Os consumidores não parecem ligar para os alertas de que a inflação, ainda em março, deverá ultrapassar o limite de tolerância — 6,5% — estabelecida pelo governo para a inflação deste ano. Tampouco estão preocupados com a perspectiva de que os juros básicos devem subir 1 ponto percentual em 2013, segundo acreditam analistas ouvidos pelo Banco Central na pesquisa Focus também divulgada ontem.
Para técnicos do governo, mesmo com a Selic sendo elevada para 8,25% ao ano, é pouco provável que o consumidor deixe de gastar apenas por causa disso, algo que já não aconteceu nos últimos anos, quando a taxa era bem maior do que os atuais 7,25%. “São poucos os que se importam com os preços ou com a qualidade. O que as pessoas buscam são prazos maiores e prestações que caibam no bolso”, disse a comerciante Teresa Cristina Machado, 41 anos, que mantém há 15 anos uma loja de colchões e roupas de cama na Asa Norte.
Crise
Para muitos economistas, soa como um contrassenso um país com crédito farto e pleno emprego ter um setor produtivo em situação de fragilidade e uma taxa de investimentos em patamar abaixo de 20% do PIB, nível considerado insuficiente para garantir uma expansão econômica de 4%, como deseja o governo. Para a economista Zeina Latif, sócia da Gibraltar Consulting, o paradoxo se deve a uma série de fatores, sendo o mais relevante o aumento dos custos com fretes e mão de obra qualificada. “O custo de contratação encareceu muito nos últimos anos. Então quem tinha possibilidade de repassar preços o fez sem muita dificuldade, como o setor de serviços, que comercializa bens que não podem ser importados. Já a indústria sofreu bastante, porque a demanda elevada tem sido atendida, em boa parte, pelos concorrentes estrangeiros”, disse ela.

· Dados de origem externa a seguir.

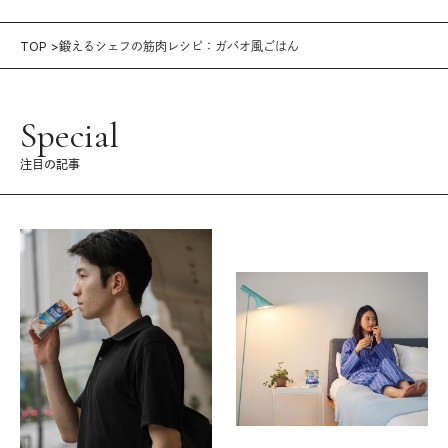
TOP
鍛えるシェフの筋肉レシピ：ガパオ風ごはん
Special
注目の記事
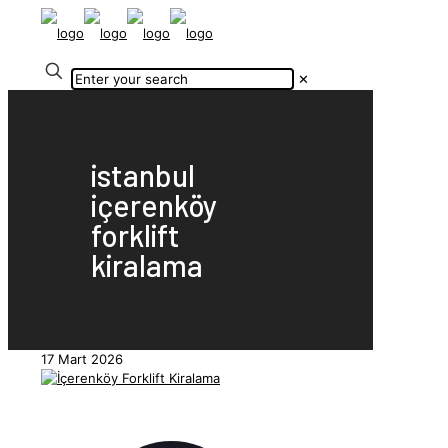
✕
istanbul
içerenköy
forklift
kiralama
17 Mart 2026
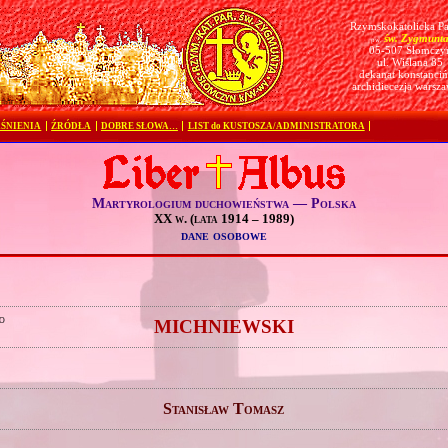
Rzymskokatolicka Pa
św. Zygmunt
pw.
05-507 Słomczy
ul. Wiślana 85
dekanat konstanciń
archidiecezja warsz
ŚNIENIA
ŹRÓDŁA
DOBRE SŁOWA…
LIST do KUSTOSZA/ADMINISTRATORA
Martyrologium duchowieństwa — Polska
XX w. (lata 1914 – 1989)
dane osobowe
o
MICHNIEWSKI
Stanisław Tomasz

O Instituto de Estudos para o Desenvolvimento Industrial (Iedi) tem avaliação semelhante. “O varejo cresce muito bem desde 2004, mas a produção industrial cada vez mais caminha em um ritmo inferior”, afirmou a entidade, em um comunicado divulgado ontem “Tal descompasso cresce com a significativa penetração das importações no mercado consumidor brasileiro, refletindo também a significativa queda das exportações industriais. Em outras palavras, a diferença de desempenhos reflete a crise de competitividade da indústria brasileira”, completa a nota.
Com a escalada do consumo e o baixo crescimento produtivo — situação que levou à subida da inflação —, o Brasil entrou no que a economista Alessandra Ribeiro, da consultoria Tendências, classificou de “armadilha do baixo crescimento”. “A presidente Dilma Rousseff já percebeu isso e vem tentando puxar a economia por meio das concessões ou via aumento da produtividade, mas, com o horizonte cheio de incertezas, os investimentos ficam em compasso de espera”, afirmou.
Soma-se a isso, acrescentou o economista-chefe da Confederação Nacional do Comércio (CNC), Carlos Thadeu de Freitas Gomes, a inflação beirando o teto da meta, o que reduz ainda mais as condições para a retomada da indústria e dos investimentos. Ele lembra que, diante dessa situação, no mercado as taxas de juros já subiram. “O BC ainda está ambíguo porque a economia ainda não recuperou a atividade. Mas pior que a atividade econômica não crescer é a inflação aumentar”, alertou.